Destaques da programação
30/09 (terça): Oficina de Criatividade com Alemão Art : Grafite, na Sala Lindolf Bell 2 (CIC), das 18h às 20h
07/10 (terça): Oficina de Criatividade com Lesse Pierre: Leva Tinta!, na Sala Lindolf Bell 2 (CIC), 18h às 20h
14/10 (terça): Oficina de Criatividade com Wós Rodrigues: Reciclando com Arte, na Sala Lindolf Bell 2 (CIC), 18h às 20h
11/10 (sábado): Parlenda, com Paula Gotelip – 16h, na Sala Lindolf Bell 2 (CIC)
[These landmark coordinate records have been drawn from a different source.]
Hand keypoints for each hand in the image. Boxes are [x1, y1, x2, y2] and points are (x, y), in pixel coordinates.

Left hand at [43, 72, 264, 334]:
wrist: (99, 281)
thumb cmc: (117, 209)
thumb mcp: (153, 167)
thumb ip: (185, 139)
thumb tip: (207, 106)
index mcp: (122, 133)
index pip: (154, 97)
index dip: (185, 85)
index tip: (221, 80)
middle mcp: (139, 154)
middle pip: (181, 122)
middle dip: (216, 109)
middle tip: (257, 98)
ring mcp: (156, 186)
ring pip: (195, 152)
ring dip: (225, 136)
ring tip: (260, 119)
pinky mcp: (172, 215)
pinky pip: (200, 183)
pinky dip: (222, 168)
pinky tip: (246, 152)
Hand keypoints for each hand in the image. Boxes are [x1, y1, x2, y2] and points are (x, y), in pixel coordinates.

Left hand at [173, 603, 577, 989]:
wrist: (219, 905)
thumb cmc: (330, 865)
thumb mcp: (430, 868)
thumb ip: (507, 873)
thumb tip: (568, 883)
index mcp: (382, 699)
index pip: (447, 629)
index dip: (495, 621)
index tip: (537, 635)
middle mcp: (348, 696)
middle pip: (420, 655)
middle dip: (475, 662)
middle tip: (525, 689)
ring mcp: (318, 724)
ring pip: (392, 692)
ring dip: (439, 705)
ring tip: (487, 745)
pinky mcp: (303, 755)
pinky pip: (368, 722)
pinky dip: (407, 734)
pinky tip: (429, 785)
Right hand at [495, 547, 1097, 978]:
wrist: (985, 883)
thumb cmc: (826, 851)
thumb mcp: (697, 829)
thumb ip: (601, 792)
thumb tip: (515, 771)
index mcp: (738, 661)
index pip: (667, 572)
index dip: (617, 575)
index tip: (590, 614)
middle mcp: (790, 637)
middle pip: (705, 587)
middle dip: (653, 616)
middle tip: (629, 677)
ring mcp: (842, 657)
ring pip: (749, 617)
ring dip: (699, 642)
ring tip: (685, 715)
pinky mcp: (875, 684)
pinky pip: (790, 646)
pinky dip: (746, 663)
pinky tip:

Uma vivência cênica voltada ao público infantil, que parte da relação lúdica entre atriz e crianças. A obra convida os pequenos a embarcar em uma jornada sensível por memórias da infância e experiências com a dislexia, ativando o corpo, a escuta e a imaginação.
02/10 (quinta): Exibição do filme Corpo sem Limites: Desmascarando o Processo (Título original: Boundless Body: Unmasking the Process), de Elizabeth Arifien, seguida de roda de conversa sobre arte e dislexia com Nadine Heisler e Luiza Guerreiro – 19h, na Sala Multimídia do MIS/SC
09/10 (quinta): Exibição do filme MiCal, de Yewweng Ho, seguida de bate-papo sobre educação e dislexia, com Sabrina Barros e Fernanda Arruda – 19h, na Sala Multimídia MIS/SC
16/10 (quinta): Exibição do filme Nômade, de Liz Reis, seguida de bate-papo sobre música e dislexia, com Renato Godá e Nadine Heisler – 19h, na Sala Multimídia MIS/SC
Todas as atividades da mostra são gratuitas, incluindo sessões de cine-debate, oficinas artísticas e de teatro com crianças. Para garantir vaga nas atividades, é necessário apenas realizar a retirada antecipada de ingressos pelo Sympla.
A Mostra Dislexia: Quando Arte 2025 propõe ampliar a percepção sobre a dislexia e outras neurodivergências como formas legítimas de ver e transformar o mundo. O evento conta com a realização do Instituto Domlexia, organização que atua na promoção da educação inclusiva e na valorização da neurodivergência como força social.